- _PAGE EXTRACT_
+++

WFC - Toronto-Dominion Bank Should Renegotiate The First Horizon Deal

2023-04-11 11:47:32 ET

Summary

  • When TD Bank announced its First Horizon deal last year, it was accused of offering too much for the acquired company.
  • Today, with many regional banks trading at low single digit P/E multiplies, that claim appears truer than ever.
  • TD Bank claims that it can achieve $660 million worth of synergies that take the deal P/E ratio down to 9.8, but that's just a forecast.
  • In this article I make the case that TD Bank should renegotiate the First Horizon deal, and aim for a better price.

In any discussion of Toronto Dominion Bank ( TD )( TD:CA ) stock today, First Horizon ( FHN ) is a topic that’s sure to come up. FHN is a bank that TD is in the process of acquiring. TD is paying $13.4 billion for FHN, which is about 16.7% of the former’s book value (with the balance sheet converted to U.S. dollars). It’s a big acquisition for TD, and one that it thinks could add substantially to its earnings. FHN earned $266 million last quarter. If it can simply keep up that earnings level–let alone grow–it will add more than $1 billion a year to TD Bank’s earnings.

However, there is a big problem:

The required approvals for the deal are proving hard to obtain. Just last month, FHN reported that TD Bank had faced another delay in its quest for approvals. Shortly afterward, Seeking Alpha reported that TD was under a Department of Justice (“DOJ”) investigation . If TD really is being investigated by the DOJ, the regulatory approvals may be a long time coming; presumably the relevant regulators will want to see what the DOJ concludes before approving any deals.

+++

- _SUPPLIED DATA_
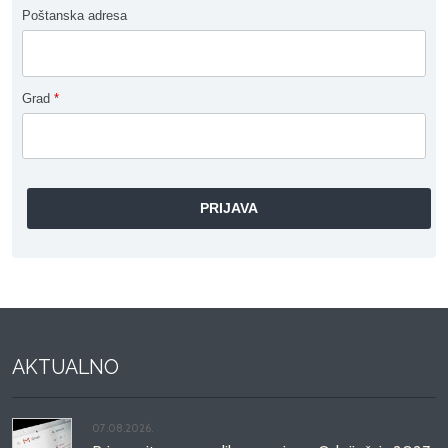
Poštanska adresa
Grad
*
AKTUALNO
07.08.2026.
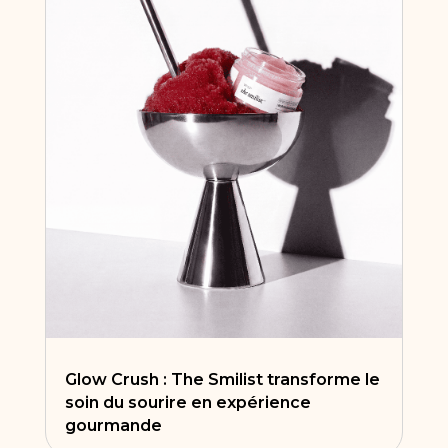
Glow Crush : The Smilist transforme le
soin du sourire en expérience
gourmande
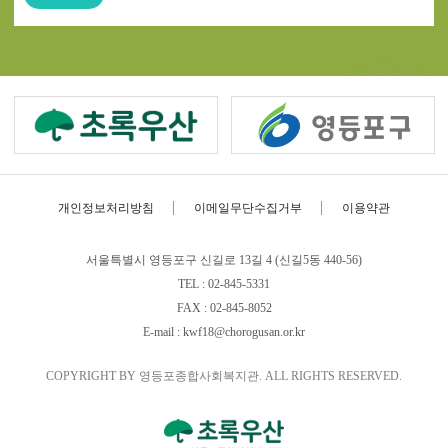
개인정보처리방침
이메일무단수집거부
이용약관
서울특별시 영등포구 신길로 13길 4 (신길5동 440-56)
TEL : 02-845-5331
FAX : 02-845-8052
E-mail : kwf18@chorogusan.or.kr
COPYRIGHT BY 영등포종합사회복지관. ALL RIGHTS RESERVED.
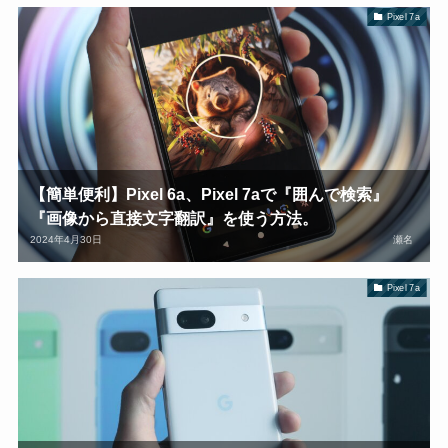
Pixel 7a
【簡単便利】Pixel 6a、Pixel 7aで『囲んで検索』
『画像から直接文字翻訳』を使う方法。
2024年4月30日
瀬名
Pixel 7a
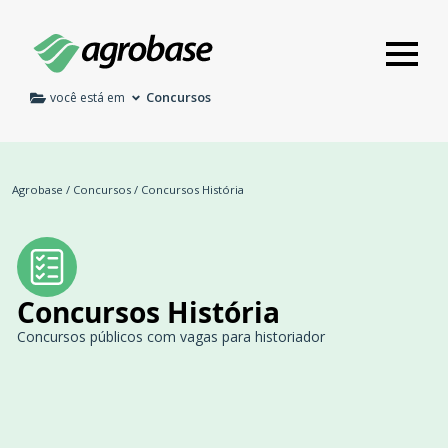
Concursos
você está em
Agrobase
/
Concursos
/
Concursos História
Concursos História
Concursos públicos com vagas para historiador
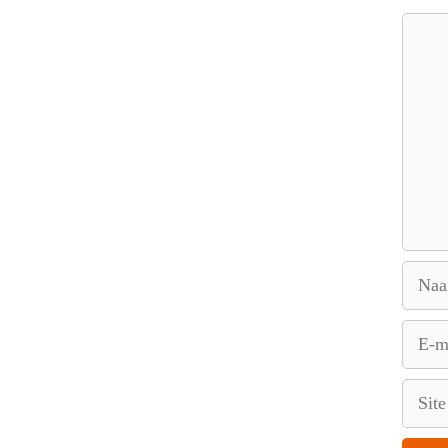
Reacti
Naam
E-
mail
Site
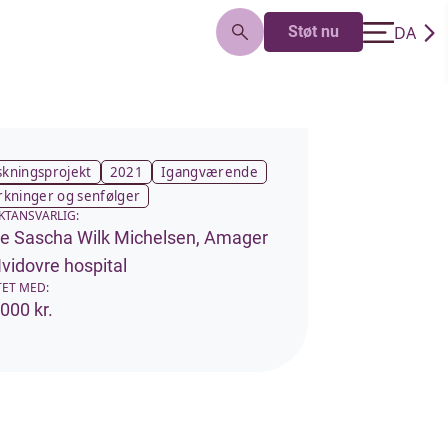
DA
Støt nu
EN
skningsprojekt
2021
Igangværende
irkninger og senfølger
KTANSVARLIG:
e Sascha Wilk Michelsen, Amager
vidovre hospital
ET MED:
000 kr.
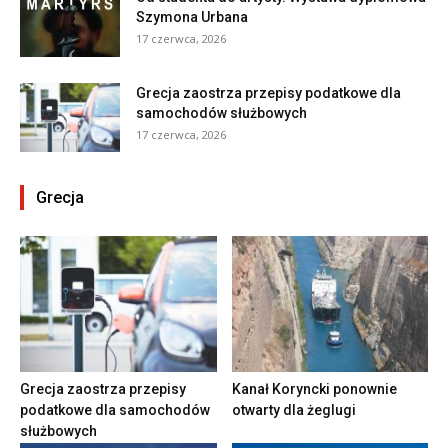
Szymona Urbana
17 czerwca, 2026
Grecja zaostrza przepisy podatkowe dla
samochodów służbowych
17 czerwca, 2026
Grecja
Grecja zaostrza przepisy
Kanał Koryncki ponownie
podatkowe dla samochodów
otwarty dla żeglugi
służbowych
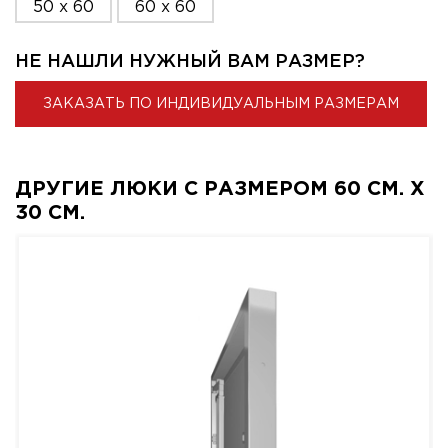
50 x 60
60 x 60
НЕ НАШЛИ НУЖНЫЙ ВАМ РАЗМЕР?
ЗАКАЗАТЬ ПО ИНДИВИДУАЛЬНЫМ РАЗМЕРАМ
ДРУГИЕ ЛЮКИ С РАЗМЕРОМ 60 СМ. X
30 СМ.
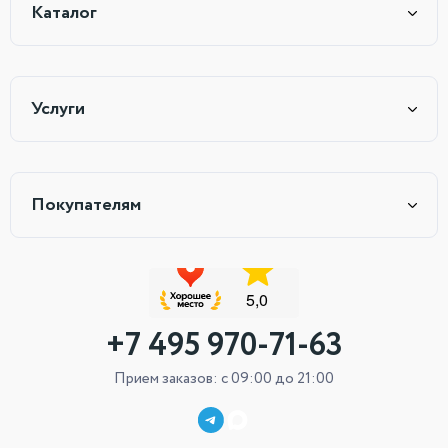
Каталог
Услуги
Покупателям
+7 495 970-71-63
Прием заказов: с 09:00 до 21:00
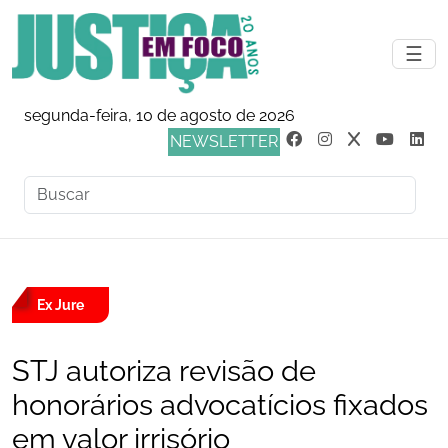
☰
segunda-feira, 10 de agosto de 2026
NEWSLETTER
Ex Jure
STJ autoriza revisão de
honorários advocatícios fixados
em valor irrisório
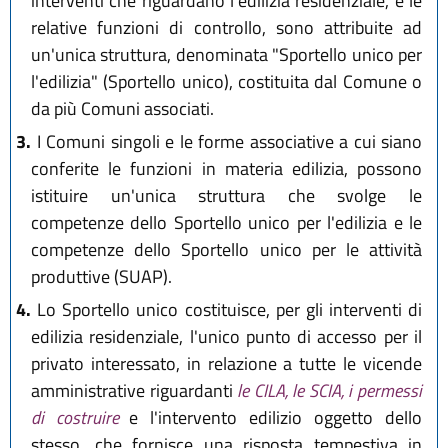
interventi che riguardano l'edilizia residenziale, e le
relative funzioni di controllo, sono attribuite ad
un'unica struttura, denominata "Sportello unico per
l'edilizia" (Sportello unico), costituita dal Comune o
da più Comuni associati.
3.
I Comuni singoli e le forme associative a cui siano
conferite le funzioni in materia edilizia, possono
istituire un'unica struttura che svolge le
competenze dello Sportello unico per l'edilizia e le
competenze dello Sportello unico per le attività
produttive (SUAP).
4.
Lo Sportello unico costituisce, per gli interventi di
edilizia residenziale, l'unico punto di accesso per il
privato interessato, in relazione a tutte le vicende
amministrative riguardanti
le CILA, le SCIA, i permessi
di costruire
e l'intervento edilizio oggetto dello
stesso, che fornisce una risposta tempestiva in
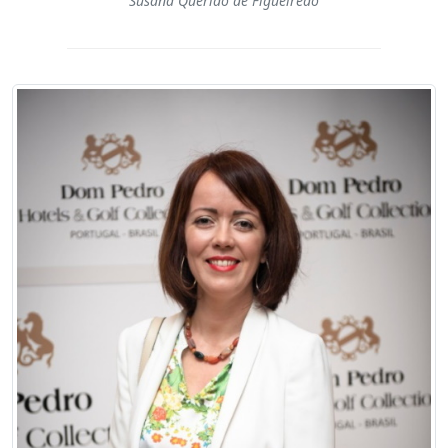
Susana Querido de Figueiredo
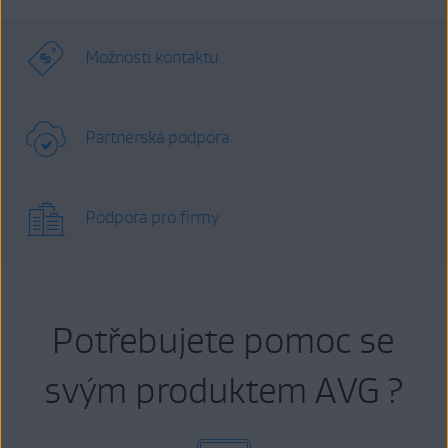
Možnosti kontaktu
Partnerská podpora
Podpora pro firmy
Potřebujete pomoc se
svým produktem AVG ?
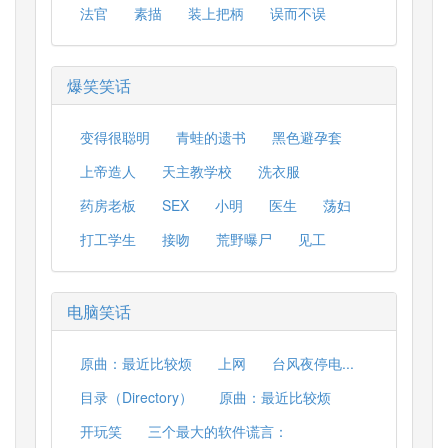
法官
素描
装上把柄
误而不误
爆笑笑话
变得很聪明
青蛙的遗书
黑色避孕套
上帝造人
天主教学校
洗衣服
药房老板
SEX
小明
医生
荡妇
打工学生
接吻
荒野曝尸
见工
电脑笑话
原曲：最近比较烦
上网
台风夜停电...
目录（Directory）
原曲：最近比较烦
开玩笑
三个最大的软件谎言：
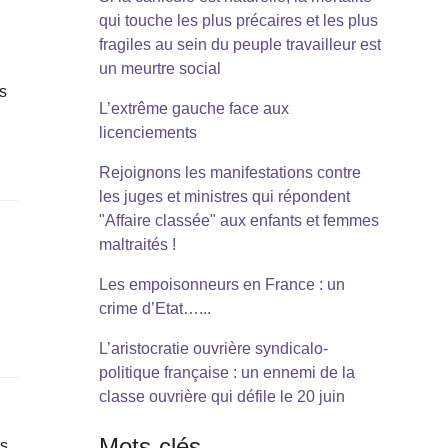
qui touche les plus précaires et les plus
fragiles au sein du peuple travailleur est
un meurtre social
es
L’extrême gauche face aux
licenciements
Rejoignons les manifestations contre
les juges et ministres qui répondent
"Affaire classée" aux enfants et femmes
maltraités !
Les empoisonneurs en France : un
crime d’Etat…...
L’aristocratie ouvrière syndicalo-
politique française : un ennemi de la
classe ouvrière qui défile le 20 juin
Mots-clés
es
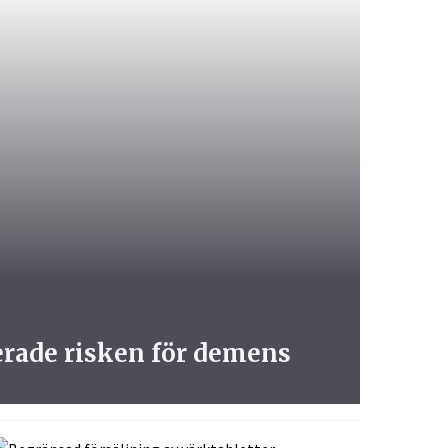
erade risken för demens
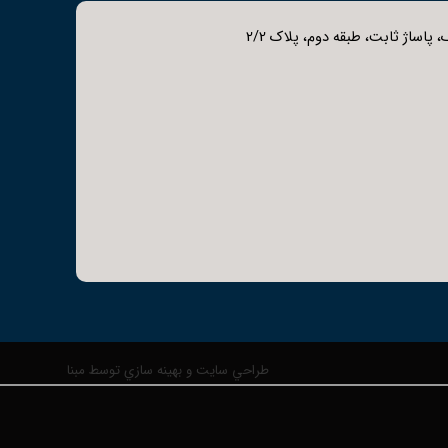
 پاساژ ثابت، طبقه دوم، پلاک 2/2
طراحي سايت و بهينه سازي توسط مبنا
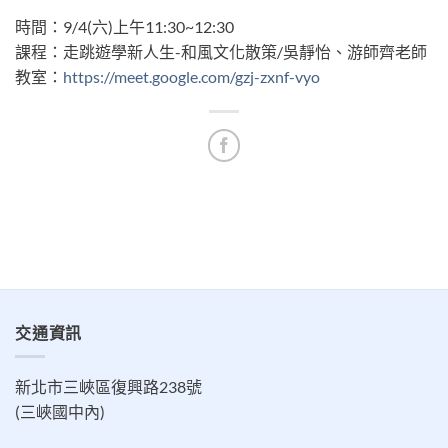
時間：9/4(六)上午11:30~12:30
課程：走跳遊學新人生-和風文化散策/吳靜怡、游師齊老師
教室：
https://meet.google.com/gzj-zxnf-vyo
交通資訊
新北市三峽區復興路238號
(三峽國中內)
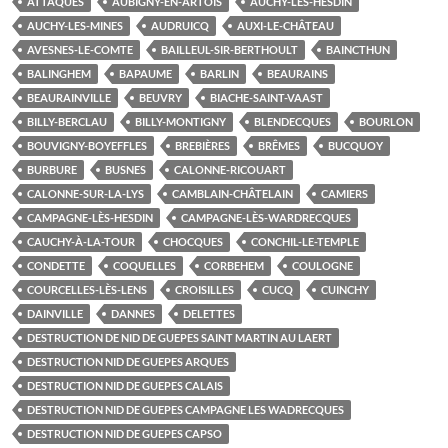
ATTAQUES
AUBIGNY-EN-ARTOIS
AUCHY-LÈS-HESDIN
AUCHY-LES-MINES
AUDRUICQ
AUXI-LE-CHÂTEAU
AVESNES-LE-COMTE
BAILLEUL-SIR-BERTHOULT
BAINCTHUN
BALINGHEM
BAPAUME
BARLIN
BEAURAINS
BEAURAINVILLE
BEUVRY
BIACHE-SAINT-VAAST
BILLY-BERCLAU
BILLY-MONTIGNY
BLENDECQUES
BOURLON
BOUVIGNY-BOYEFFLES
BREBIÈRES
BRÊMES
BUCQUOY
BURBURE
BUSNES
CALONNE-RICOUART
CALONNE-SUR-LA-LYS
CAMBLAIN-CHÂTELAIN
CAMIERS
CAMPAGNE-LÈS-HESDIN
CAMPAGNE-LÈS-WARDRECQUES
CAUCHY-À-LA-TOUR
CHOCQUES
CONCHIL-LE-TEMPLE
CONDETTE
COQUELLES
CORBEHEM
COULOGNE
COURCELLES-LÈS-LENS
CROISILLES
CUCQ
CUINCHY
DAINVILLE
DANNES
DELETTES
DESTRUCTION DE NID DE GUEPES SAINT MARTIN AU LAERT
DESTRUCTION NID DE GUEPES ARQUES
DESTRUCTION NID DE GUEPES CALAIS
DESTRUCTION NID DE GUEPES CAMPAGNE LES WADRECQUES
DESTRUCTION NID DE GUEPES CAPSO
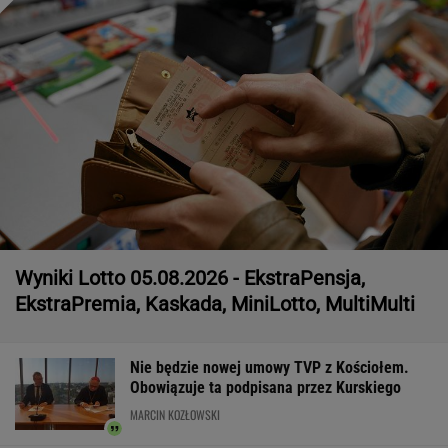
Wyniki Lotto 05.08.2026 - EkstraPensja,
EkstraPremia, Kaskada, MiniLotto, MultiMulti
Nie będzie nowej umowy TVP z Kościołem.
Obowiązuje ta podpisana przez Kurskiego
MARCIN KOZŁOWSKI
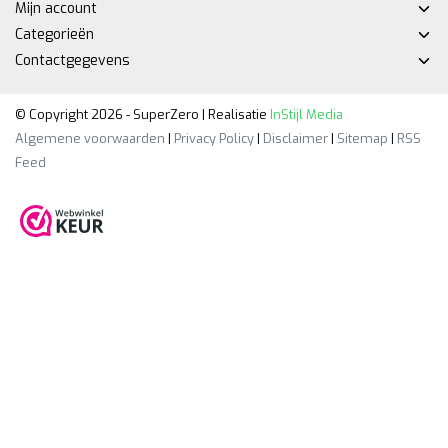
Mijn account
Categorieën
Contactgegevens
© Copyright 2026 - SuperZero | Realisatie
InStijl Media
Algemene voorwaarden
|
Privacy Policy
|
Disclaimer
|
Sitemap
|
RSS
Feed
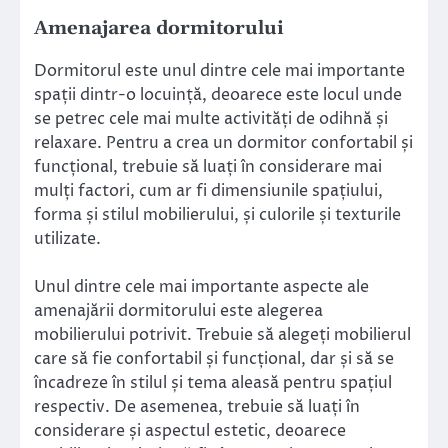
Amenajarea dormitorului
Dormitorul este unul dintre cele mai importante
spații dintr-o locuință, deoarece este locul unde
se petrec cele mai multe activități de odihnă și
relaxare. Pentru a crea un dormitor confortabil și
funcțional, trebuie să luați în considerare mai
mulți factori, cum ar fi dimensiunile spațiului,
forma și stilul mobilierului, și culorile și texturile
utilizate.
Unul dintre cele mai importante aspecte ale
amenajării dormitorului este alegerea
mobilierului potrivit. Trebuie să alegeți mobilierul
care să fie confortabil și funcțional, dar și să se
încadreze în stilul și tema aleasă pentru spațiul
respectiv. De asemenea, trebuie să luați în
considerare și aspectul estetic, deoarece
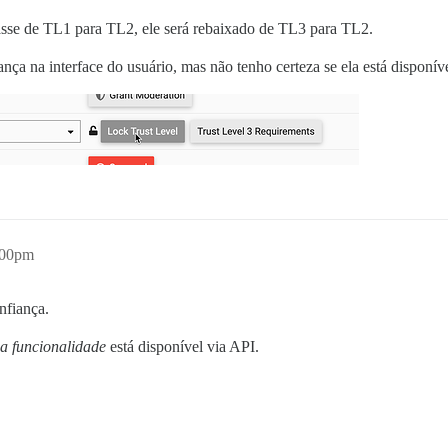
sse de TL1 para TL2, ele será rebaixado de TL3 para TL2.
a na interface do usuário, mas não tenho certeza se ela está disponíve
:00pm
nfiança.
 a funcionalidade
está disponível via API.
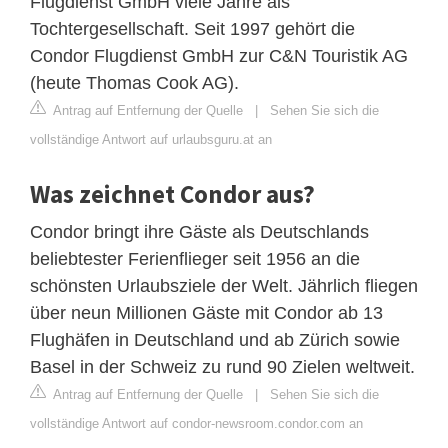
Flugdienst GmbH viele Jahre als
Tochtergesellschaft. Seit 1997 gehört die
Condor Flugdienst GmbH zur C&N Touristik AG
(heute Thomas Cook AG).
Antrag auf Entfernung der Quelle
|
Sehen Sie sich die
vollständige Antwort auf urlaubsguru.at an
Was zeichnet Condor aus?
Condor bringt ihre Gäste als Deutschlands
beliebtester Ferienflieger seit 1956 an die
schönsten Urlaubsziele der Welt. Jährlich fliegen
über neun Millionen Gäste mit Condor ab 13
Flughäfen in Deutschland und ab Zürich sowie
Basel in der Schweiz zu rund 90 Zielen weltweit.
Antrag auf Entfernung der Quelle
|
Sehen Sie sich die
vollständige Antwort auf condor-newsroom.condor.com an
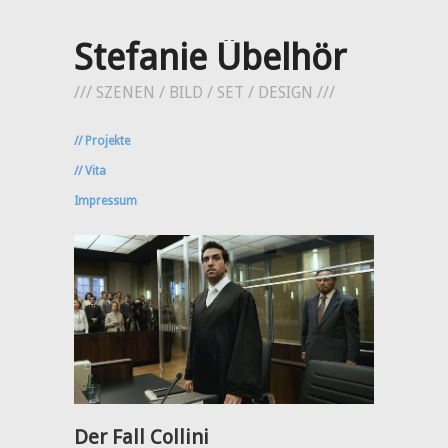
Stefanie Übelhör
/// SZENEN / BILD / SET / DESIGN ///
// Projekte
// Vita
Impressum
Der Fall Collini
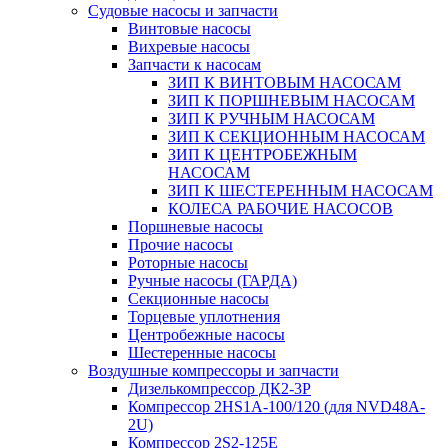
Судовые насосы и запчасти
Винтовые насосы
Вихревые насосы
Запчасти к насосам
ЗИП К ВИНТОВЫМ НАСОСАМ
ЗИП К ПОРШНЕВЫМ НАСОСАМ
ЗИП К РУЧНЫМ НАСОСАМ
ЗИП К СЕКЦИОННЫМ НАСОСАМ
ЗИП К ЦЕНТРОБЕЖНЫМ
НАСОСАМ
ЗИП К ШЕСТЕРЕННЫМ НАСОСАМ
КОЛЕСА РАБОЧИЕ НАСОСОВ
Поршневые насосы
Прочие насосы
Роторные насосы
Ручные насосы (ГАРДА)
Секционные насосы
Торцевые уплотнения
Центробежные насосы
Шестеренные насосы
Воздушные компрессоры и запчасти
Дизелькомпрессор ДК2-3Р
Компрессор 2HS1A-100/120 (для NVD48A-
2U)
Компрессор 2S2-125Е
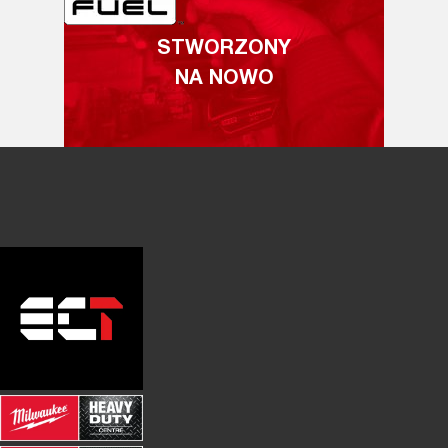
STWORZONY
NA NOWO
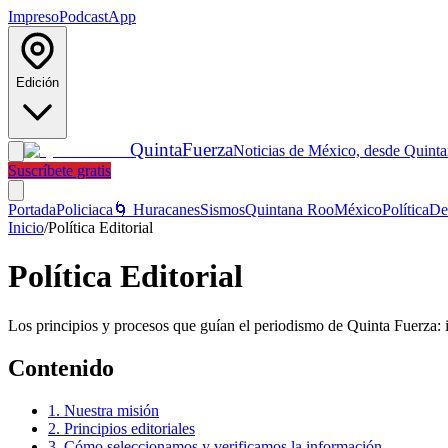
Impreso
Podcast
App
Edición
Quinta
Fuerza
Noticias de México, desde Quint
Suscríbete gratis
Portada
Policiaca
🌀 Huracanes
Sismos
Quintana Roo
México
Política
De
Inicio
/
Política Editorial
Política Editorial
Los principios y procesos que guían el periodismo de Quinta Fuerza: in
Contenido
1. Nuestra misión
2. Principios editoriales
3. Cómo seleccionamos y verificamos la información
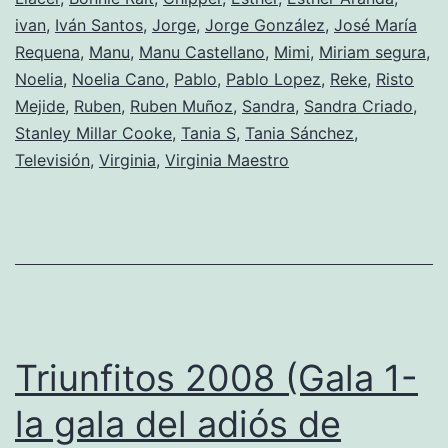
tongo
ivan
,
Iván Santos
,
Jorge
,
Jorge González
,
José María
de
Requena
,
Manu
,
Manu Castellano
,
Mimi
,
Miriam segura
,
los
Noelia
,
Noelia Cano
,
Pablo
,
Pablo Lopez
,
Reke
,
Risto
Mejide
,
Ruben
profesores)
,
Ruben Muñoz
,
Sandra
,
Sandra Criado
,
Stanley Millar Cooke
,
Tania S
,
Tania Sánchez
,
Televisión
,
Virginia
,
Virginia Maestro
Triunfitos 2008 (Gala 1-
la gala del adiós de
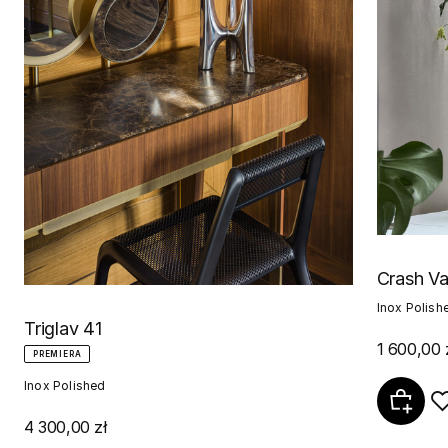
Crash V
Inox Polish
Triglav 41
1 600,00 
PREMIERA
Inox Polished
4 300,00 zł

+++

- _TASK REQUIREMENTS_
• 1. Reproduce the passage from the TD Bank article word for word, starting with "2023-04-11 11:47:32 ET" and going on through "the acquired company.".
• 2. Please write out, exactly as they appear in the records, the lines starting with the line with "Судовые насосы и запчасти" and going on through the line with "Центробежные насосы", both included.

- _EXPECTED RESULTS_
• 1.
2023-04-11 11:47:32 ET

Summary

  • When TD Bank announced its First Horizon deal last year, it was accused of offering too much for the acquired company.

• 2.
Судовые насосы и запчасти
Винтовые насосы
Вихревые насосы
Запчасти к насосам
ЗИП К ВИНТОВЫМ НАСОСАМ
ЗИП К ПОРШНЕВЫМ НАСОСАМ
ЗИП К РУЧНЫМ НАСОСАМ
ЗИП К СЕКЦИОННЫМ НАСОСАМ
ЗИП К ЦЕНТРОБЕЖНЫМ
НАСОСАМ
ЗИП К ШЕСТЕРЕННЫМ НАСОСАМ
КОЛЕСА РАБОЧИЕ НАСОСОВ
Поршневые насосы
Прочие насосы
Роторные насосы
Ручные насосы (ГАРДА)
Секционные насосы
Торцевые уплотнения
Центробежные насосы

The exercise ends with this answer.